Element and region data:
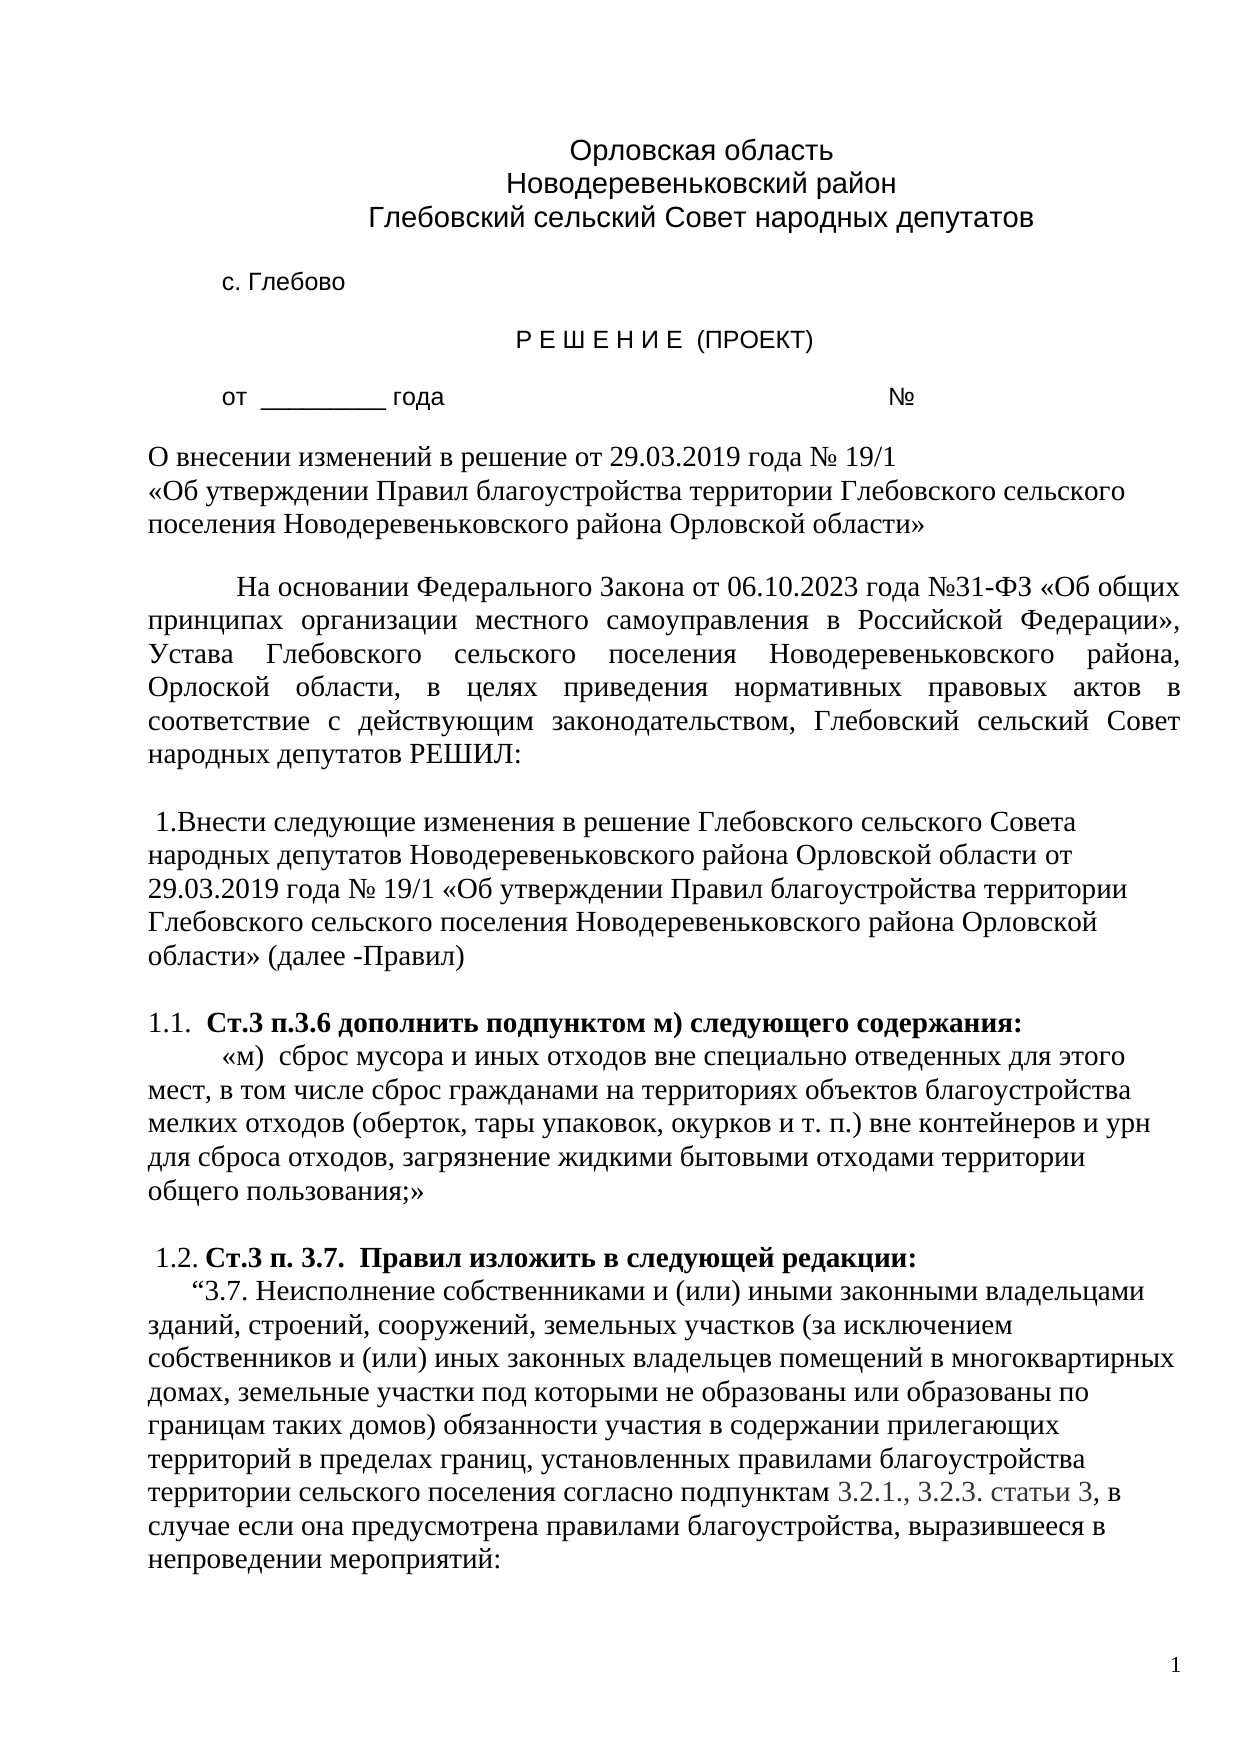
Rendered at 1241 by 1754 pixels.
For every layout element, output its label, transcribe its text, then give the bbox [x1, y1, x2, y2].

text 1.Внести следующие изменения в решение Глебовского сельского Совета народных депутатов Новодеревеньковского района Орловской области от 29.03.2019 года № 19/1 «Об утверждении Правил благоустройства территории Глебовского сельского поселения Новодеревеньковского района Орловской области» (далее -Правил) [148, 804, 1181, 971]
text от _________ года № [148, 382, 1181, 411]
text Новодеревеньковский район [148, 166, 1181, 200]
text 1.2. Ст.3 п. 3.7. Правил изложить в следующей редакции: [148, 1240, 1181, 1273]
text Орловская область [148, 133, 1181, 166]
text 1.1. Ст.3 п.3.6 дополнить подпунктом м) следующего содержания: [148, 1005, 1181, 1038]
text “3.7. Неисполнение собственниками и (или) иными законными владельцами зданий, строений, coopужений, земельных участков (за исключением собственников и (или) иных законных владельцев помещений в многоквартирных домах, земельные участки под которыми не образованы или образованы по границам таких домов) обязанности участия в содержании прилегающих территорий в пределах границ, установленных правилами благоустройства территории сельского поселения согласно подпунктам 3.2.1., 3.2.3. статьи 3, в случае если она предусмотрена правилами благоустройства, выразившееся в непроведении мероприятий: [148, 1273, 1181, 1575]
subtitle О внесении изменений в решение от 29.03.2019 года № 19/1 [148, 439, 1181, 473]
subtitle «Об утверждении Правил благоустройства территории Глебовского сельского поселения Новодеревеньковского района Орловской области» [148, 473, 1181, 540]
text Глебовский сельский Совет народных депутатов [148, 200, 1181, 233]
text На основании Федерального Закона от 06.10.2023 года №31-ФЗ «Об общих принципах организации местного самоуправления в Российской Федерации», Устава Глебовского сельского поселения Новодеревеньковского района, Орлоской области, в целях приведения нормативных правовых актов в соответствие с действующим законодательством, Глебовский сельский Совет народных депутатов РЕШИЛ: [148, 569, 1181, 770]
title Р Е Ш Е Н И Е (ПРОЕКТ) [148, 324, 1181, 353]
text с. Глебово [148, 267, 1181, 296]
text «м) сброс мусора и иных отходов вне специально отведенных для этого мест, в том числе сброс гражданами на территориях объектов благоустройства мелких отходов (оберток, тары упаковок, окурков и т. п.) вне контейнеров и урн для сброса отходов, загрязнение жидкими бытовыми отходами территории общего пользования;» [148, 1038, 1181, 1206]
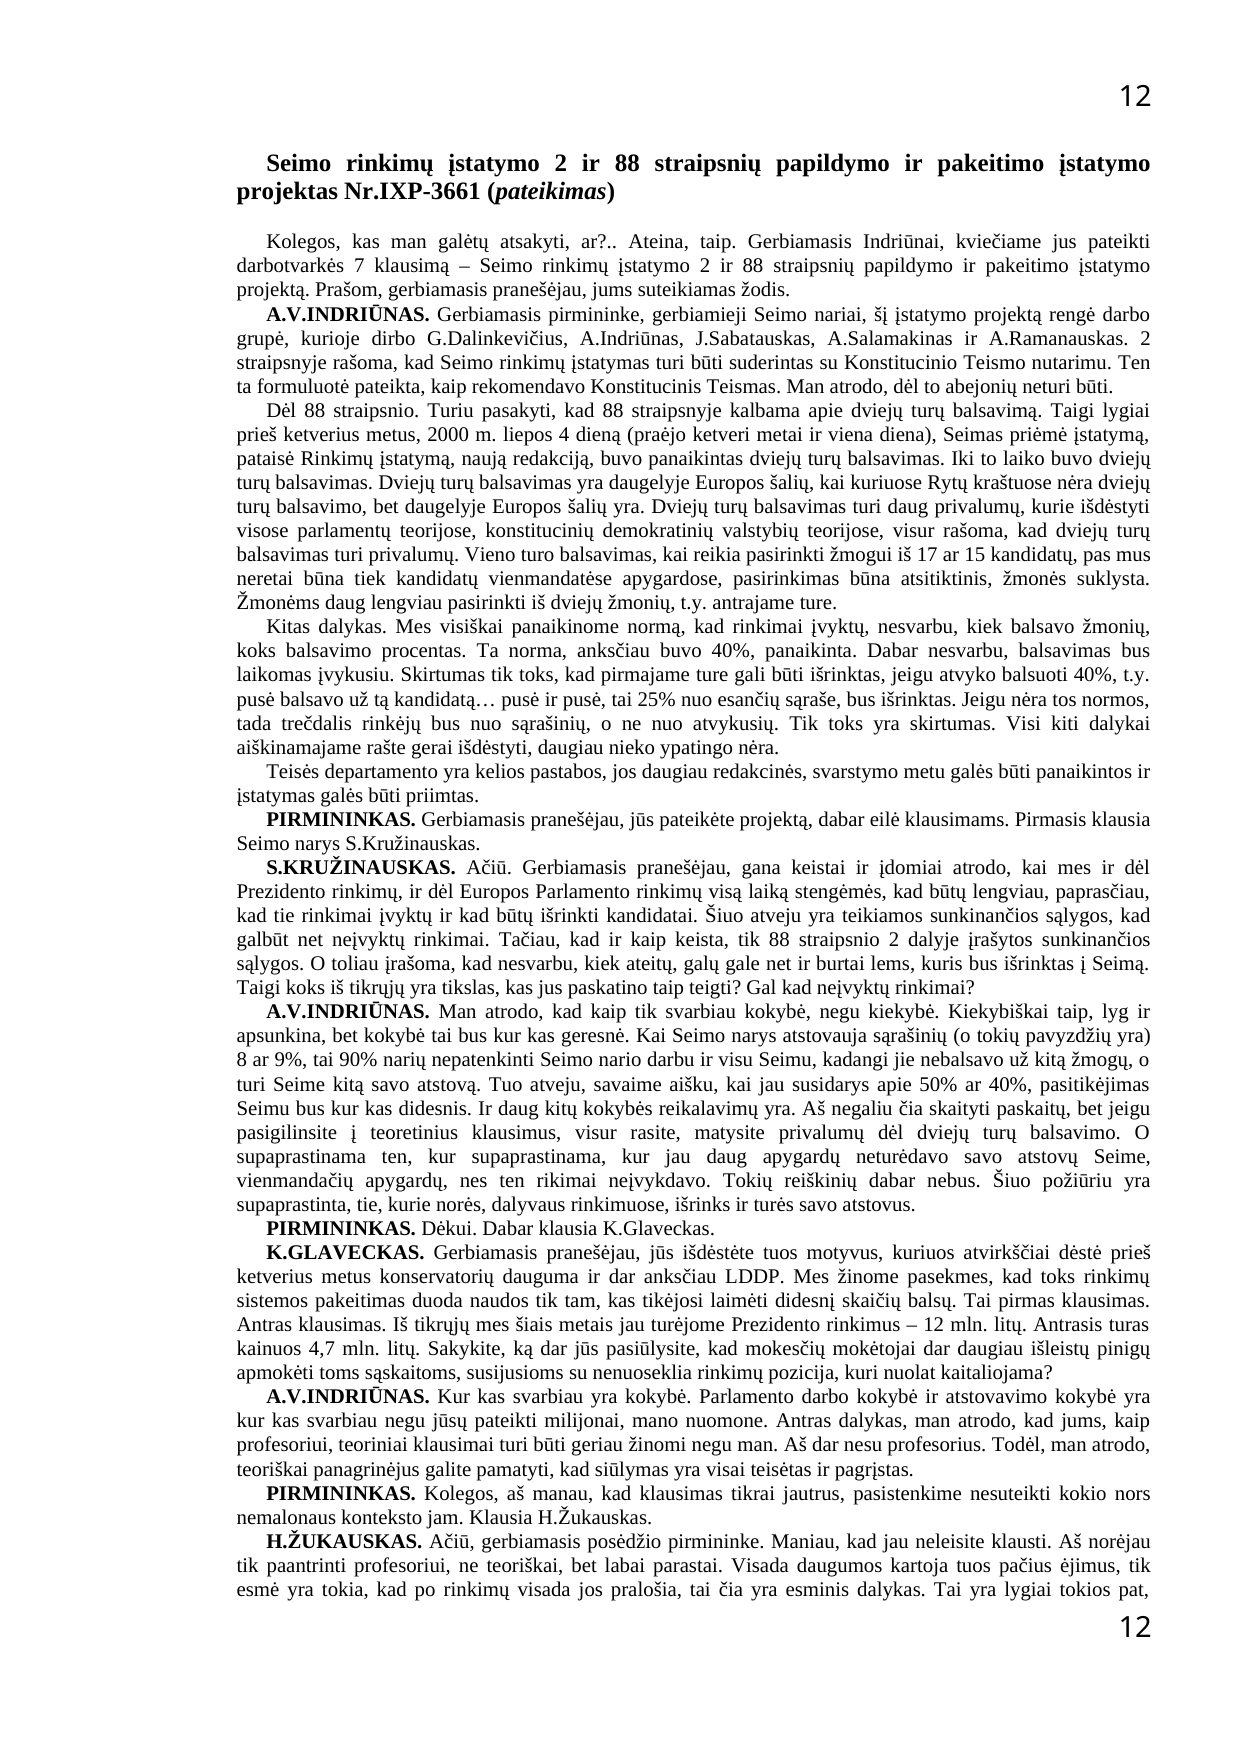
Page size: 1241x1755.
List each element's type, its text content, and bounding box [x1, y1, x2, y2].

text A.V.INDRIŪNAS. Man atrodo, kad kaip tik svarbiau kokybė, negu kiekybė. Kiekybiškai taip, lyg ir apsunkina, bet kokybė tai bus kur kas geresnė. Kai Seimo narys atstovauja sąrašinių (o tokių pavyzdžių yra) 8 ar 9%, tai 90% narių nepatenkinti Seimo nario darbu ir visu Seimu, kadangi jie nebalsavo už kitą žmogų, o turi Seime kitą savo atstovą. Tuo atveju, savaime aišku, kai jau susidarys apie 50% ar 40%, pasitikėjimas Seimu bus kur kas didesnis. Ir daug kitų kokybės reikalavimų yra. Aš negaliu čia skaityti paskaitų, bet jeigu pasigilinsite į teoretinius klausimus, visur rasite, matysite privalumų dėl dviejų turų balsavimo. O supaprastinama ten, kur supaprastinama, kur jau daug apygardų neturėdavo savo atstovų Seime, vienmandačių apygardų, nes ten rikimai neįvykdavo. Tokių reiškinių dabar nebus. Šiuo požiūriu yra supaprastinta, tie, kurie norės, dalyvaus rinkimuose, išrinks ir turės savo atstovus. [236, 999, 1152, 1216]
text K.GLAVECKAS. Gerbiamasis pranešėjau, jūs išdėstėte tuos motyvus, kuriuos atvirkščiai dėstė prieš ketverius metus konservatorių dauguma ir dar anksčiau LDDP. Mes žinome pasekmes, kad toks rinkimų sistemos pakeitimas duoda naudos tik tam, kas tikėjosi laimėti didesnį skaičių balsų. Tai pirmas klausimas. Antras klausimas. Iš tikrųjų mes šiais metais jau turėjome Prezidento rinkimus – 12 mln. litų. Antrasis turas kainuos 4,7 mln. litų. Sakykite, ką dar jūs pasiūlysite, kad mokesčių mokėtojai dar daugiau išleistų pinigų apmokėti toms sąskaitoms, susijusioms su nenuoseklia rinkimų pozicija, kuri nuolat kaitaliojama? [236, 1240, 1152, 1384]
text Dėl 88 straipsnio. Turiu pasakyti, kad 88 straipsnyje kalbama apie dviejų turų balsavimą. Taigi lygiai prieš ketverius metus, 2000 m. liepos 4 dieną (praėjo ketveri metai ir viena diena), Seimas priėmė įstatymą, pataisė Rinkimų įstatymą, naują redakciją, buvo panaikintas dviejų turų balsavimas. Iki to laiko buvo dviejų turų balsavimas. Dviejų turų balsavimas yra daugelyje Europos šalių, kai kuriuose Rytų kraštuose nėra dviejų turų balsavimo, bet daugelyje Europos šalių yra. Dviejų turų balsavimas turi daug privalumų, kurie išdėstyti visose parlamentų teorijose, konstitucinių demokratinių valstybių teorijose, visur rašoma, kad dviejų turų balsavimas turi privalumų. Vieno turo balsavimas, kai reikia pasirinkti žmogui iš 17 ar 15 kandidatų, pas mus neretai būna tiek kandidatų vienmandatėse apygardose, pasirinkimas būna atsitiktinis, žmonės suklysta. Žmonėms daug lengviau pasirinkti iš dviejų žmonių, t.y. antrajame ture. [236, 398, 1152, 614]
text PIRMININKAS. Gerbiamasis pranešėjau, jūs pateikėte projektą, dabar eilė klausimams. Pirmasis klausia Seimo narys S.Kružinauskas. [236, 807, 1152, 855]
text Kitas dalykas. Mes visiškai panaikinome normą, kad rinkimai įvyktų, nesvarbu, kiek balsavo žmonių, koks balsavimo procentas. Ta norma, anksčiau buvo 40%, panaikinta. Dabar nesvarbu, balsavimas bus laikomas įvykusiu. Skirtumas tik toks, kad pirmajame ture gali būti išrinktas, jeigu atvyko balsuoti 40%, t.y. pusė balsavo už tą kandidatą… pusė ir pusė, tai 25% nuo esančių sąraše, bus išrinktas. Jeigu nėra tos normos, tada trečdalis rinkėjų bus nuo sąrašinių, o ne nuo atvykusių. Tik toks yra skirtumas. Visi kiti dalykai aiškinamajame rašte gerai išdėstyti, daugiau nieko ypatingo nėra. [236, 614, 1152, 759]
text A.V.INDRIŪNAS. Gerbiamasis pirmininke, gerbiamieji Seimo nariai, šį įstatymo projektą rengė darbo grupė, kurioje dirbo G.Dalinkevičius, A.Indriūnas, J.Sabatauskas, A.Salamakinas ir A.Ramanauskas. 2 straipsnyje rašoma, kad Seimo rinkimų įstatymas turi būti suderintas su Konstitucinio Teismo nutarimu. Ten ta formuluotė pateikta, kaip rekomendavo Konstitucinis Teismas. Man atrodo, dėl to abejonių neturi būti. [236, 301, 1152, 398]
text H.ŽUKAUSKAS. Ačiū, gerbiamasis posėdžio pirmininke. Maniau, kad jau neleisite klausti. Aš norėjau tik paantrinti profesoriui, ne teoriškai, bet labai parastai. Visada daugumos kartoja tuos pačius ėjimus, tik esmė yra tokia, kad po rinkimų visada jos pralošia, tai čia yra esminis dalykas. Tai yra lygiai tokios pat, [236, 1529, 1152, 1601]
text Kolegos, kas man galėtų atsakyti, ar?.. Ateina, taip. Gerbiamasis Indriūnai, kviečiame jus pateikti darbotvarkės 7 klausimą – Seimo rinkimų įstatymo 2 ir 88 straipsnių papildymo ir pakeitimo įstatymo projektą. Prašom, gerbiamasis pranešėjau, jums suteikiamas žodis. [236, 229, 1152, 301]
text A.V.INDRIŪNAS. Kur kas svarbiau yra kokybė. Parlamento darbo kokybė ir atstovavimo kokybė yra kur kas svarbiau negu jūsų pateikti milijonai, mano nuomone. Antras dalykas, man atrodo, kad jums, kaip profesoriui, teoriniai klausimai turi būti geriau žinomi negu man. Aš dar nesu profesorius. Todėl, man atrodo, teoriškai panagrinėjus galite pamatyti, kad siūlymas yra visai teisėtas ir pagrįstas. [236, 1384, 1152, 1481]
text PIRMININKAS. Dėkui. Dabar klausia K.Glaveckas. [236, 1216, 1152, 1240]
text Teisės departamento yra kelios pastabos, jos daugiau redakcinės, svarstymo metu galės būti panaikintos ir įstatymas galės būti priimtas. [236, 759, 1152, 807]
text S.KRUŽINAUSKAS. Ačiū. Gerbiamasis pranešėjau, gana keistai ir įdomiai atrodo, kai mes ir dėl Prezidento rinkimų, ir dėl Europos Parlamento rinkimų visą laiką stengėmės, kad būtų lengviau, paprasčiau, kad tie rinkimai įvyktų ir kad būtų išrinkti kandidatai. Šiuo atveju yra teikiamos sunkinančios sąlygos, kad galbūt net neįvyktų rinkimai. Tačiau, kad ir kaip keista, tik 88 straipsnio 2 dalyje įrašytos sunkinančios sąlygos. O toliau įrašoma, kad nesvarbu, kiek ateitų, galų gale net ir burtai lems, kuris bus išrinktas į Seimą. Taigi koks iš tikrųjų yra tikslas, kas jus paskatino taip teigti? Gal kad neįvyktų rinkimai? [236, 855, 1152, 999]
text PIRMININKAS. Kolegos, aš manau, kad klausimas tikrai jautrus, pasistenkime nesuteikti kokio nors nemalonaus konteksto jam. Klausia H.Žukauskas. [236, 1481, 1152, 1529]
text Seimo rinkimų įstatymo 2 ir 88 straipsnių papildymo ir pakeitimo įstatymo projektas Nr.IXP-3661 (pateikimas) [236, 148, 1152, 205]
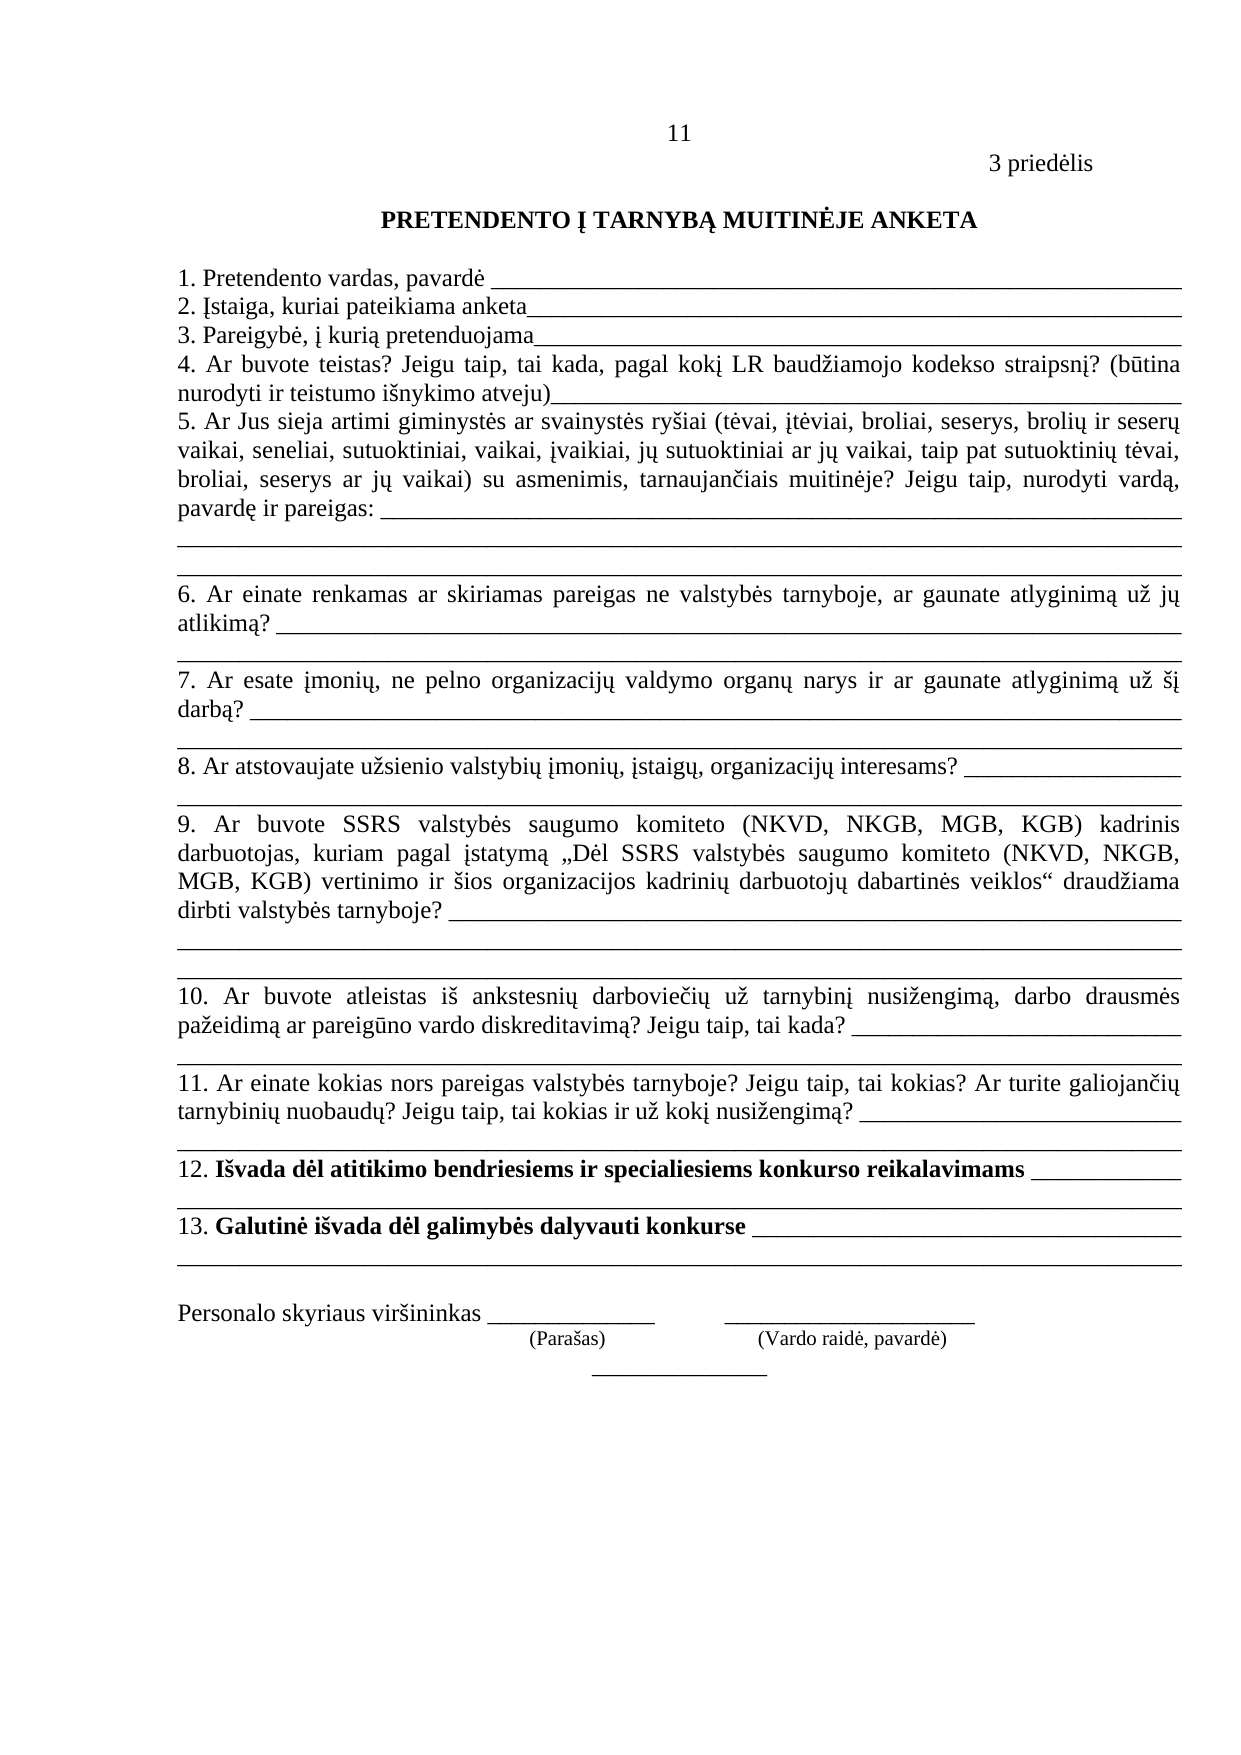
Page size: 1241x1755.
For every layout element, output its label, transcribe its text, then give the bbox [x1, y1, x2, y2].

# Problem requirements
Return each line of the items above that contains the word "įstatymas".

# Reply
text A.V.INDRIŪNAS. Gerbiamasis pirmininke, gerbiamieji Seimo nariai, šį įstatymo projektą rengė darbo grupė, kurioje dirbo G.Dalinkevičius, A.Indriūnas, J.Sabatauskas, A.Salamakinas ir A.Ramanauskas. 2 straipsnyje rašoma, kad Seimo rinkimų įstatymas turi būti suderintas su Konstitucinio Teismo nutarimu. Ten ta formuluotė pateikta, kaip rekomendavo Konstitucinis Teismas. Man atrodo, dėl to abejonių neturi būti. [236, 301, 1152, 398]
text Teisės departamento yra kelios pastabos, jos daugiau redakcinės, svarstymo metu galės būti panaikintos ir įstatymas galės būti priimtas. [236, 759, 1152, 807]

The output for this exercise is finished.